[Collection entries]
- Opening Delimiter -

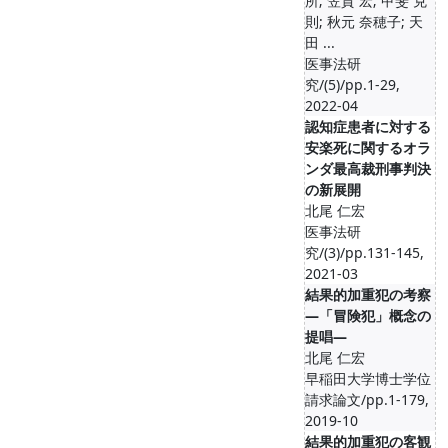
所; 笠貫 宏; 甲斐 克
則; 秋元 奈穂子; 天
田 ...
医事法研
究/(5)/pp.1-29,
2022-04
認知症患者に対する
安楽死に関するオラ
ンダ最高裁刑事判決
の新展開
北尾 仁宏
医事法研
究/(3)/pp.131-145,
2021-03
結果的加重犯の考察
―「冒険犯」概念の
提唱―
北尾 仁宏
早稲田大学博士学位
請求論文/pp.1-179,
2019-10
結果的加重犯の客観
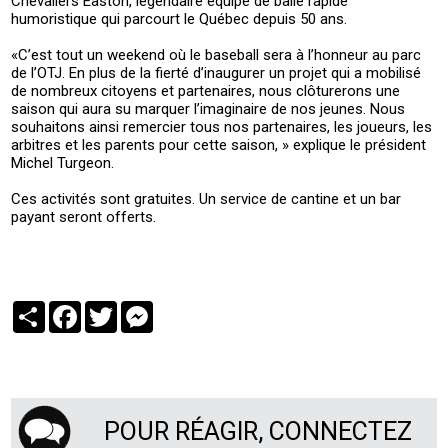
Chevaliers Easton, légendaire équipe de balle rapide
humoristique qui parcourt le Québec depuis 50 ans.
«C’est tout un weekend où le baseball sera à l’honneur au parc
de l’OTJ. En plus de la fierté d’inaugurer un projet qui a mobilisé
de nombreux citoyens et partenaires, nous clôturerons une
saison qui aura su marquer l’imaginaire de nos jeunes. Nous
souhaitons ainsi remercier tous nos partenaires, les joueurs, les
arbitres et les parents pour cette saison, » explique le président
Michel Turgeon.
Ces activités sont gratuites. Un service de cantine et un bar
payant seront offerts.
Partager
Facebook
Twitter
Messenger
POUR RÉAGIR, CONNECTEZ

- Closing Delimiter -

_Try it:_
Start at the line containing "l’honneur au parc" and copy each line through the last one in the records, exactly and with nothing added.

_Task solution:_
«C’est tout un weekend où le baseball sera à l’honneur au parc
de l’OTJ. En plus de la fierté d’inaugurer un projet qui a mobilisé
de nombreux citoyens et partenaires, nous clôturerons une
saison qui aura su marquer l’imaginaire de nos jeunes. Nous
souhaitons ainsi remercier tous nos partenaires, les joueurs, les
arbitres et les parents pour cette saison, » explique le président
Michel Turgeon.
Ces activités sont gratuites. Un service de cantine et un bar
payant seront offerts.
Partager
Facebook
Twitter
Messenger
POUR RÉAGIR, CONNECTEZ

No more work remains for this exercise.